Hamza Yusuf: You might have gotten it from us. [Laughter]
Miroslav Volf: No actually it must have gone around because remember what Jesus said about joy in Heaven when one sinner--
Hamza Yusuf: These are we believe that these are revelations from the same source and therefore they would have the same context. Both traditions influenced one another that's undeniable historically. One of the attributes of God in our tradition is laughter it's not taken literally, but God's love but there are Hadees of the part where it says “Your Lord laughs.” [Foreign Language].
Miroslav Volf: Soughing way or kind of rejoicing out.
Hamza Yusuf: Rejoicing.
Miroslav Volf: Laughing out loud kind of way [Laughs]
Hamza Yusuf: No. For instance there's a hadith a saying of the Prophet Salat says that “God laughs at a man who is is woken up for his dawn prayer by his wife.” What they say in the counter is that he's pleased with that it brings him joy just to see that.
Miroslav Volf: Presumably that's the kind of element of devout life in kind of imitation of God. So pleasure it's seeing the good and beautiful and true. That's one of leisure consistent.
Hamza Yusuf: One of the things you know in the lexicon and cosmos which has different meanings but you know one of them is the world in Greek, but another is order and another is decorum. Then another is moral goodness cosmos it has to do with moral goodness. So this idea of these three great virtues I think are all our traditions share of truth goodness and beauty and for us it's Iman Islam Asan. Iman is the truth the truth of God that we are knowers by nature in our triune nature we’re knowers and we're doers we will things, but we're also makers we produce things with our knowledge and our will. We're meant to know the truth was meant to do the good and we're meant to make the beautiful to produce the beautiful. This is why if you look at surgical tools from the Muslim period in Andalusia you can actually Google this as a [Inaudible 38:39] surgical tools you'll see that they're all beautifully embellished. They're surgical tools but they all had beautiful artwork on them. Why was it so important for pre-modern cultures to adorn everything? They adorned their clothes. Why was lace so important? All their buildings were adorned. Why was wainscoting so important? Why is this beautiful woodwork important? Now this functionalism of modern society which has lost the making of beauty what we call “Asan” it's lost and it's something in us that's lost.
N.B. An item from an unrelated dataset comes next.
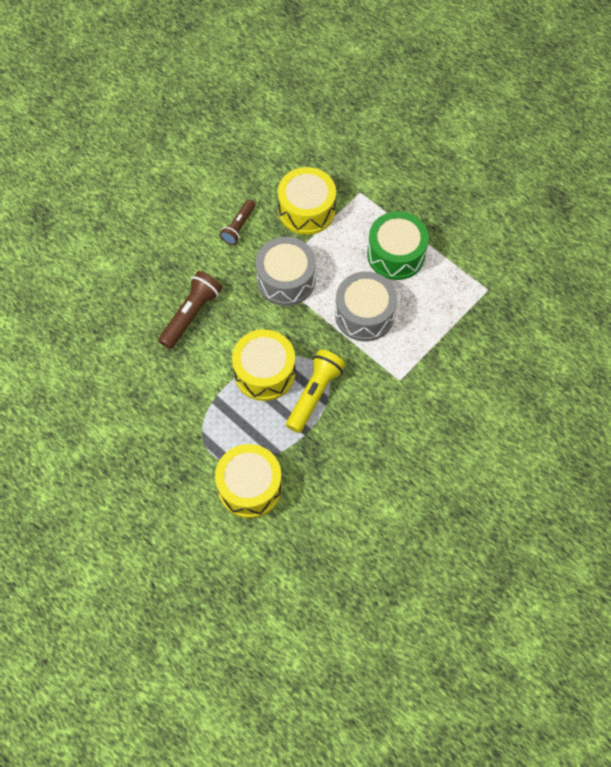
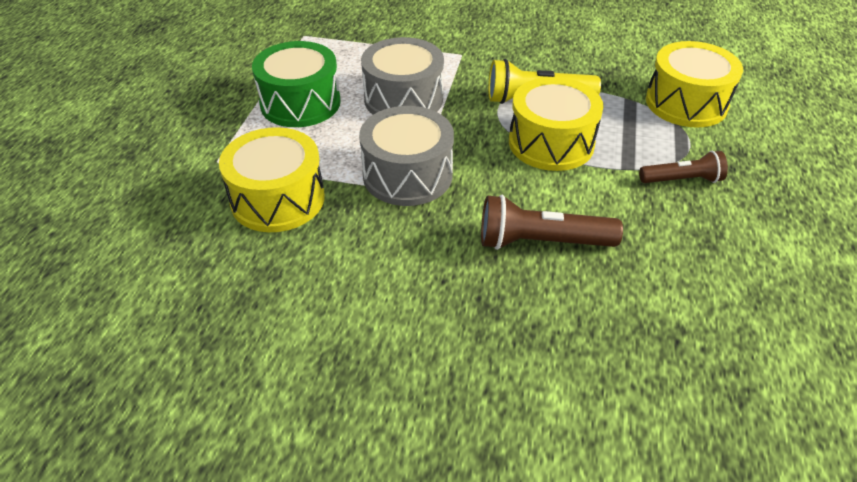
camera: 120 degrees left, 20 degrees down
(239, 227) = (354, 257): brown flashlight -> brown flashlight (682, 180)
I mean one of the things we say that that what is out there is inside you know that man is a microcosm. Imam Ali said that “You think that you're an insignificant thing and yet in you is the entire universe.” We are the microcosm. One of the things that I see that we're losing on the planet we're not losing cockroaches, we're not losing rats they're thriving, but we're losing Eagles, we're losing lions and tigers and leopards. We're losing these qualities in ourself that are majestic and beautiful and what's remaining is foulness and the filth. So we are ultimately-- if people want to clean up the environment--
Miroslav Volf: Or the consequences of misplaced desire. We could go on for a very long time, but maybe this broader framework of god who provides both the structures of meaning also is a source of pleasure indeed unity of meaning and pleasure in joy in the truth and the beauty and the goodness is a good place to to end. Thank you very much.
Hamza Yusuf: Well thank you Dr. Volf I really appreciate you honoring me by just inviting me and thank you.
Miroslav Volf: You're most welcomed thank you.